Thursday, February 09, 2006

Finally Saw the Light

After all of the wondering I did about the value of the new DELETE TOP(x) in SQL Server 2005 (here), I finally saw the light today as I worked on a SQL Server 2000 project.

Picture this:

  • A huge-ass table with 2.5 million records taking up about 5.5 GB of disk space.
  • Most, but not necessarily all, of this data needs to be replaced monthly with a new snapshot that will be generated via an ETL (Extract, Transform, Load) process.
  • Due to disk space, the database has a hard limit of 12 GB, and the transaction log is also size fixed.

The data is marked with a month and year, so replacing data consists of deleting existing records for the months/years that are being imported, and then copying the new records into the table. But, it's not that simple.

If you just remove all of the records in one batch using DELETE FROM table WHERE..., then you need to have enough room in the transaction log to write the "undo" information in case the batch fails (so it can roll back the entire DELETE). If the transaction log cannot accomodate the 5.5GB of data that will be stuffed into it, then the batch will fail.

So, you need to find a way to break up the deletes into smaller chunks. Each smaller DELETE will still use the Transaction log, but after the command successfully terminates, that space will be reclaimed for subsequent operations.

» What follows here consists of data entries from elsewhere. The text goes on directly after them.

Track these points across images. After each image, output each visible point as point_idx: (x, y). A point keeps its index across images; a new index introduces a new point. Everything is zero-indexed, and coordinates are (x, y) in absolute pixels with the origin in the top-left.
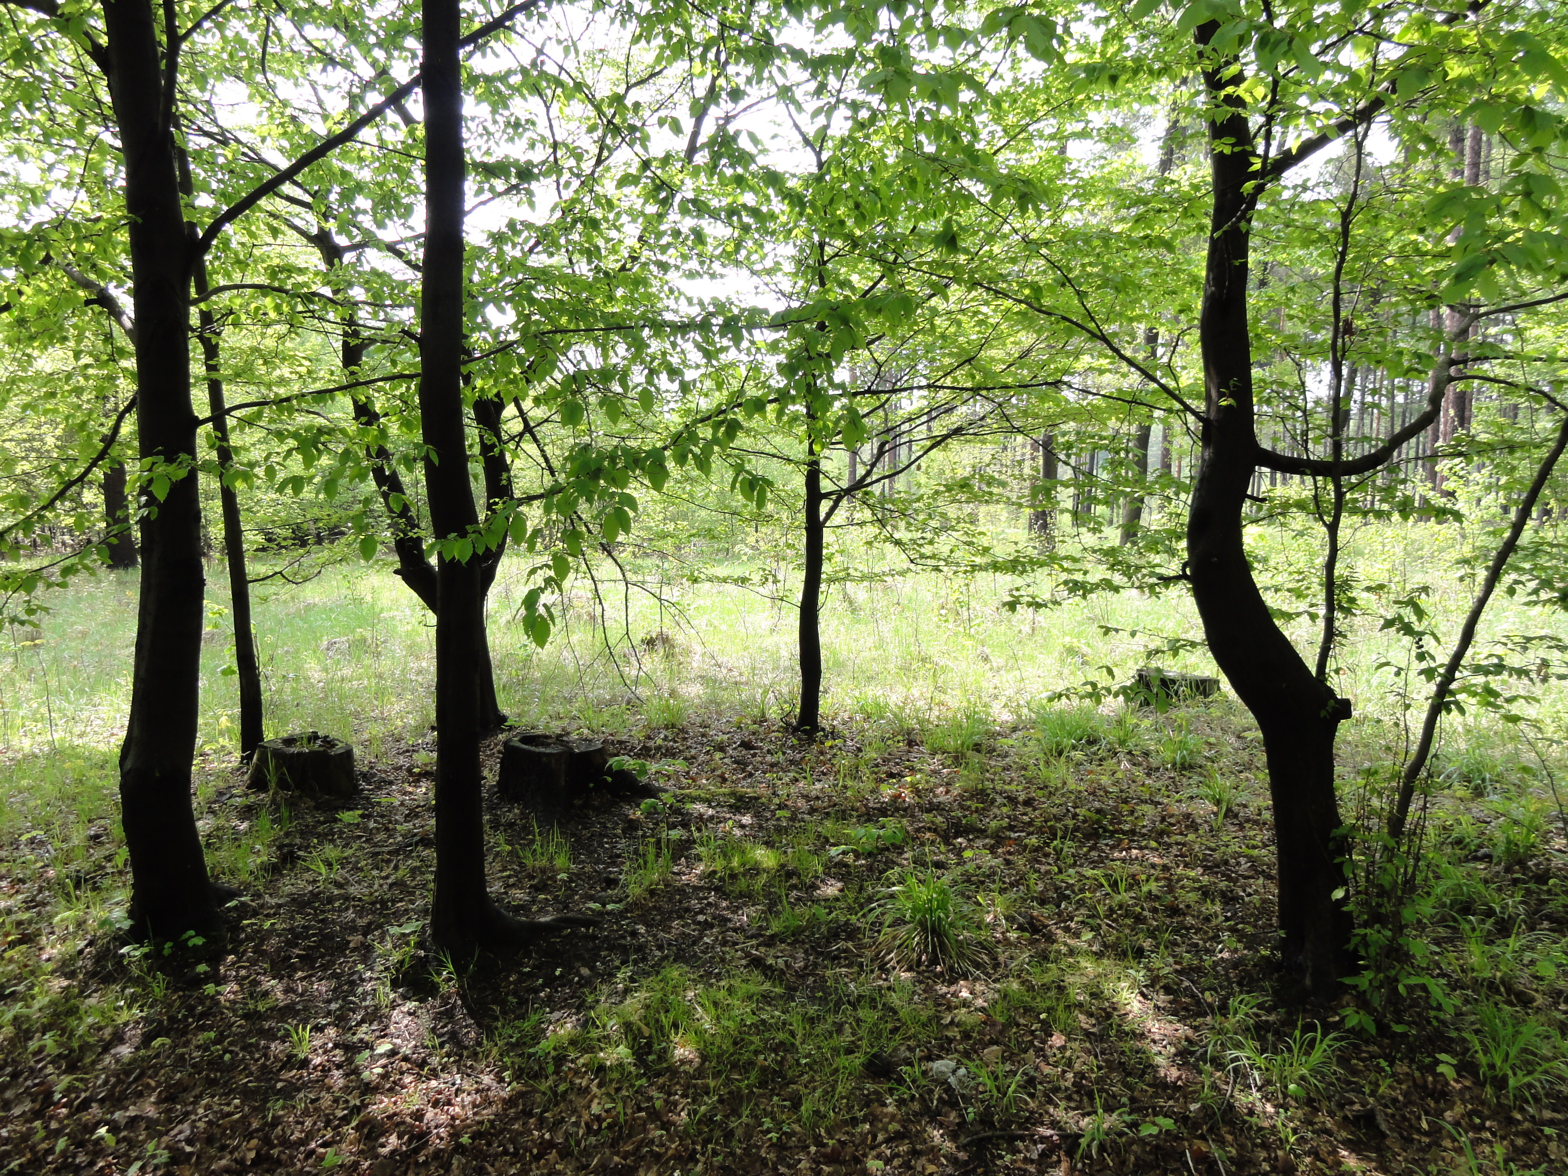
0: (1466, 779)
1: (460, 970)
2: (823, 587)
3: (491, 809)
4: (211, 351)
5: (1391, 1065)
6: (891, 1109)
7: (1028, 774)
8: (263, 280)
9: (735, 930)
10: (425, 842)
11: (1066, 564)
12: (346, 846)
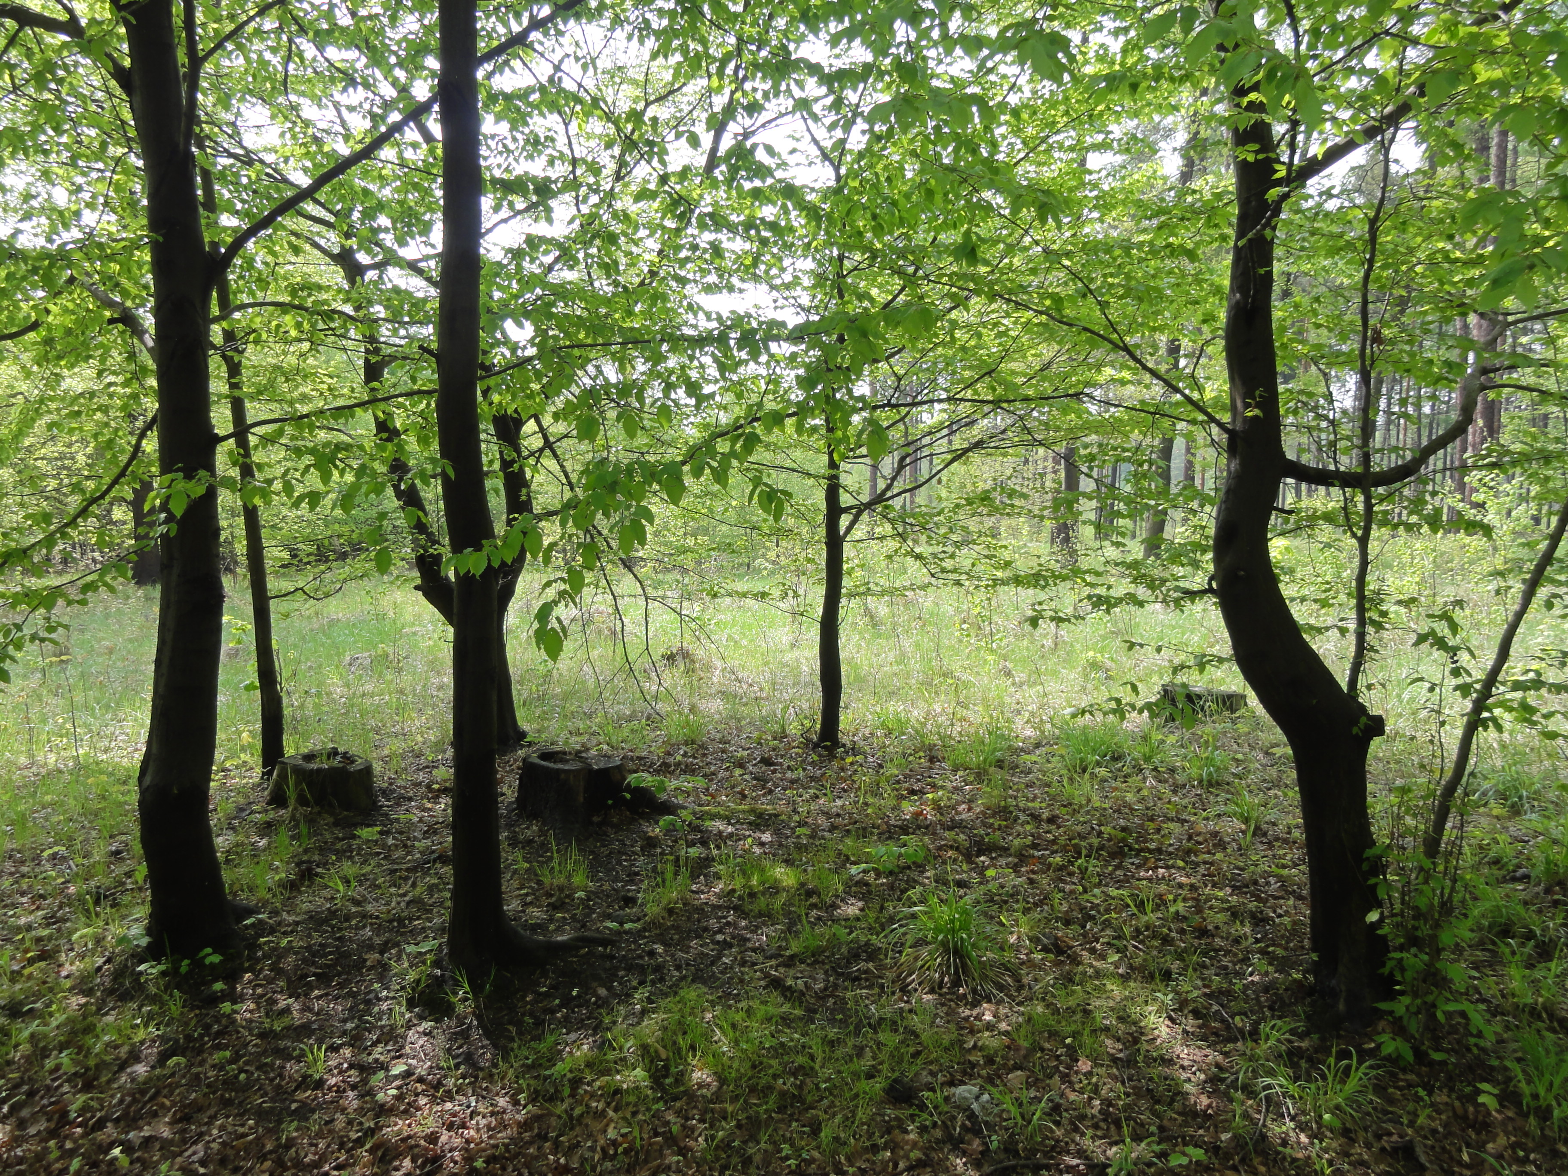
0: (1503, 796)
1: (476, 989)
2: (843, 601)
3: (509, 826)
4: (234, 369)
5: (1430, 1094)
6: (912, 1136)
7: (1052, 791)
8: (286, 298)
9: (754, 950)
10: (442, 859)
11: (1088, 579)
12: (365, 862)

Under SQL 2000, you're stuck with things like using Cursors in order to iterate through a list of month/year combinations from the incoming data (assuming that it was saved to an intermediate table first), and then using those values as part of a DELETE statement within the loop.

But, with our new friend SQL Server 2005, you can use something like multiple "DELETE TOP(1000) FROM table WHERE..." in order to break up the transaction.